Tetsuo: The Iron Man (1988)
This is as confrontational and challenging as art gets. Director Shinya Tsukamto drew inspiration from Toho monster movies and television as a child in Tokyo. He dabbled in avant garde theater, painting and composing ad jingles before channeling all of his inestimable brilliance into this atom bomb of a debut feature. In addition to directing, he wrote, produced, acted in and co-photographed this very personal piece of work.
If I were to attempt to synopsize the plot, I would tell you it’s about an average Japanese salaryman, who after committing hit and run on a character known only as the metal fetishist, begins to transmogrify into a heaving mass of uncontrollable metal. This causes him no small discomfort in dealing with folks on the subway and leads to a messy deterioration of the relationship with his understandably recalcitrant girlfriend. It all culminates in a cataclysmic showdown with the metal fetishist, who having not died in the hit and run is out for revenge and been doing some changing of his own.
The story is mere framework and generally meaningless in light of the manner in which it is told. The scant set-up serves only as a backdrop to the myriad psychological issues and socio-political concerns Tsukamoto seems hell bent on expressing to the viewer, whether they are prepared to ingest his volatile cocktail or not.
Themes of alienation in the face of technological advancement, childhood abuse, latent homosexuality and violent claustrophobia lurking beneath the domestic struggle run roughshod over this 67 minute, fevered nightmare of a film. My penchant for run-on sentences notwithstanding, if one cares to peer beneath the visual bombast, Tetsuo is loaded with an inordinate amount of sub-text to chew on. It’s so much more than just shock and awe, but lets discuss the shock and awe shall we?
One gets the impression this film could not possibly have originated from this planet. Its world is a twisted, indecipherable collision of metal, rust, tangled wires and corrugated tubing that threatens to overtake any and all organic beings.

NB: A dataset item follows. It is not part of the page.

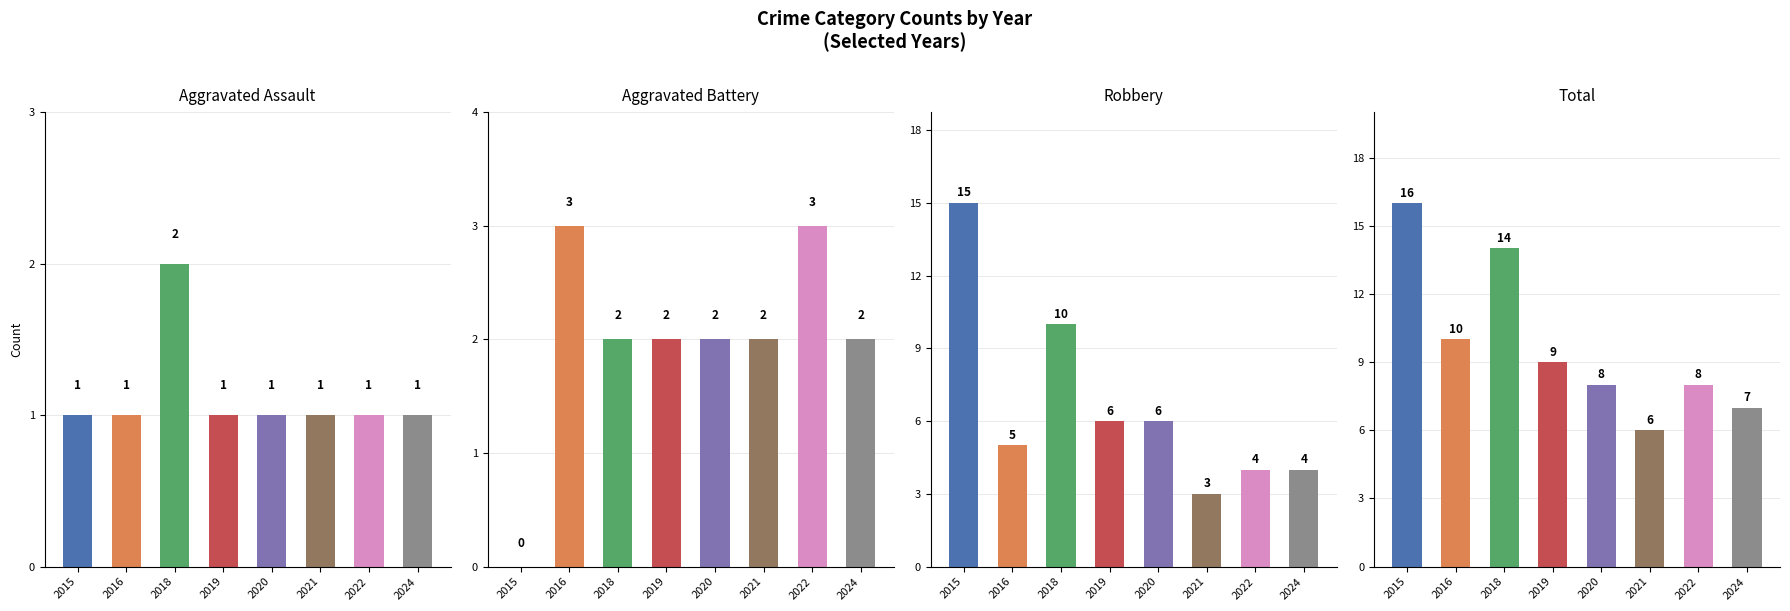

How many groups of bars are there?

8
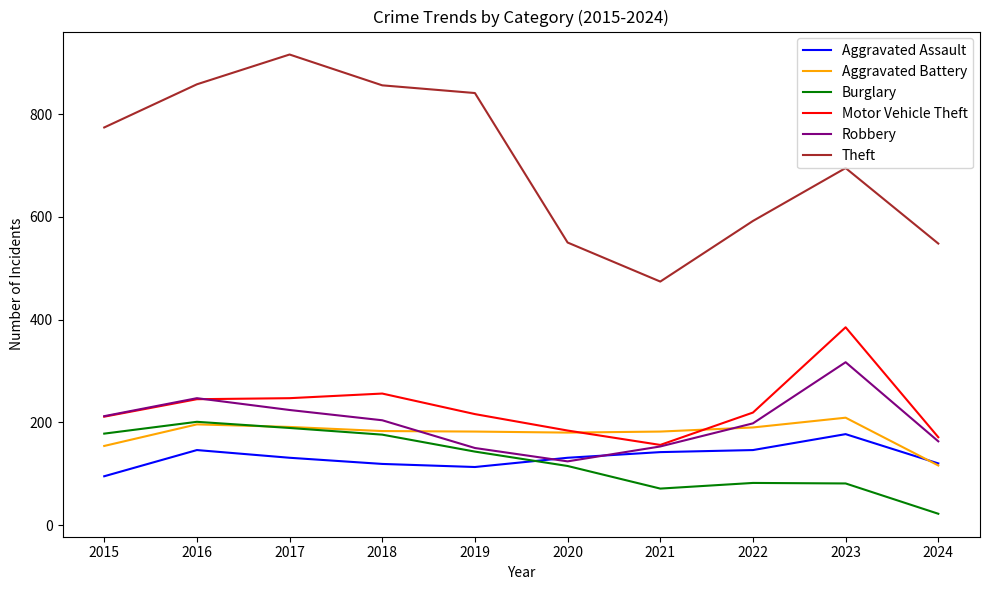

Which series has the widest spread of values?

Theft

The mayhem is set to a groundbreaking techno-percussive soundtrack by Chu Ishikawa that expertly highlights the breakneck pace of the film. The makeup, stop motion work and constructed sets are some of the most fascinating, detailed and unique ever to be seen in film. I’m frankly shocked more people don’t talk about them.
While it certainly incorporates the evolution of human into technological creature element of Cronenberg and the textural aesthetic of early Lynch, it vastly surpasses these obvious influences in both intensity and execution.
I highly doubt a film that assaults the senses and mind this brutally has been produced in the 21 year interim since Tetsuo’s release. It’s not for everyone, but its power and wholly uncompromising genius cannot be denied or understated.